Allora come possiamo leggere oggi l’evento pasquale? Solo come una metafora del rinnovamento? Un invito a rinascere, a liberarsi dal giogo del passato? Un’ affermazione comunque della priorità della vita sulla morte?  Certo nella Pasqua c’è tutto questo.

Ma io credo ci sia anche dell’altro.

Innanzi tutto la Pasqua è il momento in cui fede speranza e carità coincidono. Dopo lo smacco della morte di Gesù nasce la fede nei discepoli e con essa la speranza che la morte non annichili tutto; con la fede e la speranza lo slancio missionario e oblativo: non si ritirano nel deserto, non si separano dal mondo, peregrinano instancabili come il Maestro e vivono il loro tempo fino in fondo ma senza farsene complici. Mi pare un ammaestramento grandissimo.

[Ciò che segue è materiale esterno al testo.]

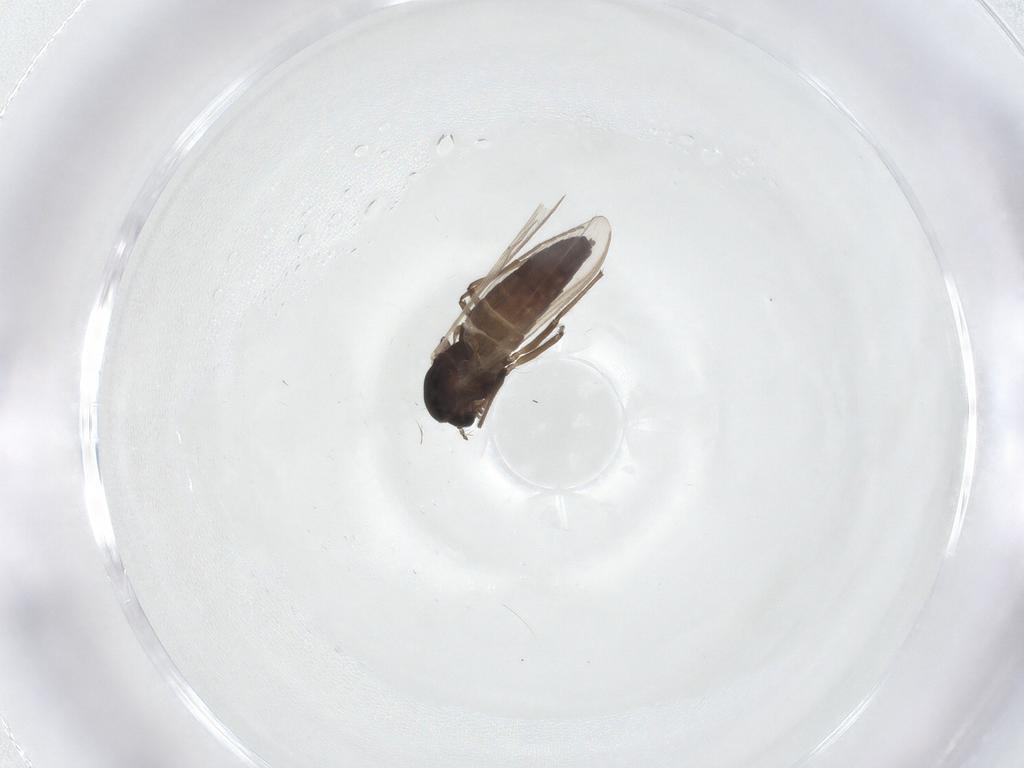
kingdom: Animalia
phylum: Arthropoda
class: Insecta
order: Diptera
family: Chironomidae
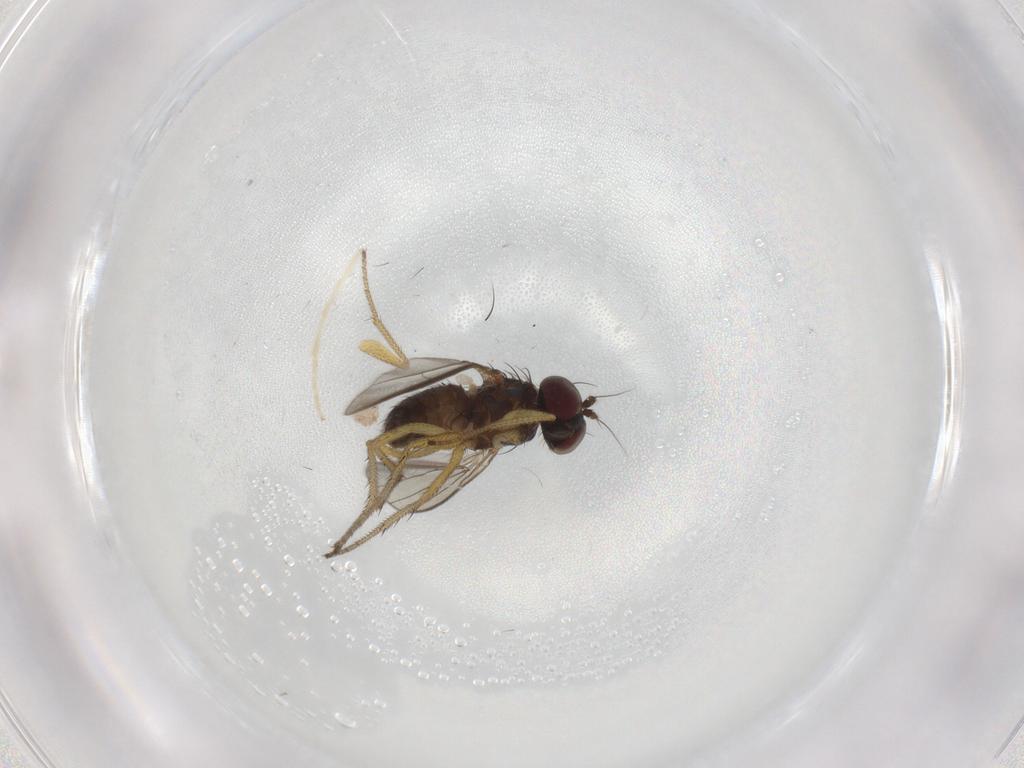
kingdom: Animalia
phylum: Arthropoda
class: Insecta
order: Diptera
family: Dolichopodidae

La Pasqua è anche  l’occasione di riconsiderarsi davanti alla prospettiva della morte, che ci riassume e ci definisce: ma proprio per questo, nell’accettazione della finitezza, acquisiamo esistenzialmente la libertà di aprirci al futuro e al dischiudersi delle possibilità.

Ma soprattutto la Pasqua è la cifra del rapporto fra vita e morte. Nella festa pasquale così come generalmente proposta avverto una certa indiscrezione, un’esuberanza che ottunde il confronto col nocciolo duro delle nostre vite, la morte appunto. Potrei dire che nella celebrazione tradizionale della Pasqua vedo poca serenità conquistata e asciutta e troppa esaltazione glorificante e sontuosa, parlando in termini di storia culturale: carenza di stoicismo ed eccesso di barocchismo. Si rischia così di velare la fatica di vivere, la paziente conquista, giorno per giorno, di uno spazio di vita da sottrarre alla morte, a uno dei tanti tipi di morte che ci assediano. La resurrezione dovrebbe insegnarci pazienza e tenacia. Quella pazienza e tenacia che un grande poeta morto da poco, Elio Pagliarani, celebrava: “Quanto di morte noi circonda e quanto / tocca mutarne in vita per esistere / è diamante sul vetro, svolgimento / concreto d’uomo, in storia che resiste / solo vivo scarnendosi al suo tempo.”